= WORK TO BE COMPLETED =
Continue the cab trip data notebook from where it stops, carrying on the timestamp cleaning and analysis.

= SOURCE =
# Case_Study

## Summary:
    
#### I have processed a cab trip dataset, conducting data cleaning and employing fundamental Exploratory Data Analysis (EDA) techniques. Through analysis of features such as customer_request_id, pick-up point, driver id, status, request timestamp, and drop timestamp, I derived broader insights and conclusions..

NOTE: This is just an exercise for educational purpose.

#### Importing the required libraries

In [None]:
import numpy as np
import pandas as pd
import seaborn as sns
import matplotlib.pyplot as plt

## 1. Facts and Figures about our dataset(Understanding the data)

#### Read the csv into a dataframe(df) and print the first 5 rows

In [None]:
df=pd.read_csv("../input/uber-cab-request-data/Uber Request Data.csv.xls")
df.head()

In [None]:
len(df["Request id"].unique())

#### Show the number of rows and columns in the dataset

In [None]:
df.shape

#### Show the number of NaNs in each columns

In [None]:
df.isnull().sum()

#### Show the % of NaNs in each columns

In [None]:
df.isnull().sum()/df.shape[0]*100 # df.shape[0] gives the number of rows

#### Show the details ssuch as column names,dtypes,non-null count for the given data

#### Extracted Info:
##### Number of Rows: 6745
##### Number of Columns: 6
##### Dtype of each column based on the type of data it holds
##### There are 2 numerical(int and float) anf 4 objects columns

In [None]:
df.info()

#### Finding out the statistical summary for both numerical and object columns in one place

In [None]:
df.describe(include="all")

## 2. Cleaning/Handling the data

#### We see that for the column "Request timstamp", the format of DateTime is different for different sections of data. Some have it separated by "-" and some have it separated by "/". 
#### Let us first replace the "/" with "-" to have uniformity and then convert the enite column to standard datatime format using "pd.to_datatime" function. Refer to lines 10,11 and 12.

In [None]:
df["Request timestamp"].value_counts()

In [None]:
df["Request timestamp"]=df["Request timestamp"].astype(str)

In [None]:
df["Request timestamp"] = df["Request timestamp"].apply(lambda x: x.replace('/','-'))

= INFORMATION SHOWN =
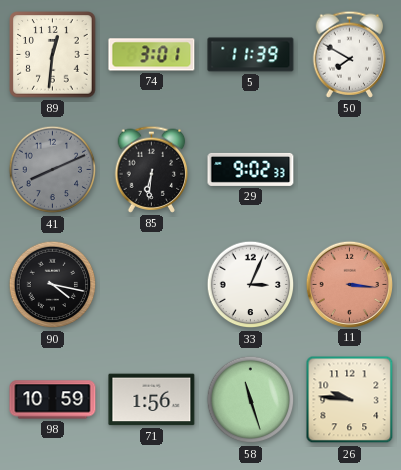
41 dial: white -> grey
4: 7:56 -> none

= RESULT BELOW =
In [None]:
df["Request timestamp"]=pd.to_datetime(df["Request timestamp"],dayfirst=True,format='mixed')

#### After doing the datatime conversion, if we pull the info again, we see that "Request timestamp" is converted to "datetime".

In [None]:
df.info()

#### Similarly convert "Drop timestamp" column from "object" to "datatime"

In [None]:
df["Drop timestamp"]=pd.to_datetime(df["Drop timestamp"],dayfirst=True,format='mixed')

#### Pulling up the info, now we can see both "Request timestamp" and "Drop timestamp" are converted to datatime standard.

In [None]:
df.info()

In [None]:
df["Drop timestamp"]

#### We now add 2 columns "req_hour"(which is Hour of the request during the day) and "req_day"(which is the day of the month) to determine and catogorise the load of cab service requests.

In [None]:
df["req_hour"]=df["Request timestamp"].dt.hour # Fetching the hour number from the request timestamp and Adding a new column "req_hour"

In [None]:
df["req_day"]=df["Request timestamp"].dt.day # Fetching the day number from the request timestamp and Adding a new column "req_day"

## Note: 
#### The NaNs/missing values in the column "Driver_Id" can be ignored.
#### This is because we see that since there were NO CARS AVAILABLE at point of the day after the user tried to book a cab, no driver was alloted the trip and hence the driver_id is empty.
#### Similary, we can ignore the NaNs/missing values in the column "Drop timestamp" as for all of them, the trip is either CANCELLED or NO CARS AVAILABLE.
#### In both the above cases, the data is missing due to a genuine reason and not that it got lost during data collection. Hence, I have not substitued them with any other values based on any logic. 

In [None]:
sns.countplot(x="req_hour",data=df,hue="Status")
plt.show()

# 3. Visualize and Analyse

In [None]:
sns.catplot(x="req_hour",data=df,hue="Pickup point",kind="count")
plt.show()

#### Plot of Status of the trip at different hours of the day and also pick up locations shows that,
#### 1) Between hours 5AM-9AM, the load on cabs are high with almost equal amount of trips getting completed and cancelled.
#### 2) Between hours 5PM-9PM, the load on cabs are significantly high. Hence, there is mismatch between cab demand and availabilty. Hence, we see more of "No cars Available Status".
#### 3) Between hours 5AM-9AM, the users from city is significantly high.
#### 4) Between hours 5PM-9PM, the users from Airport is significantly high.

#### Adding a new column Time_Slot to make categories of hours from the req_hour column

In [None]:
df["Time_Slot"]=0

In [None]:
df.head()

### Hour Categories:
    
#### req_hour<5 as "Pre_Morning"
#### req_hour<10 as "Morning_Rush"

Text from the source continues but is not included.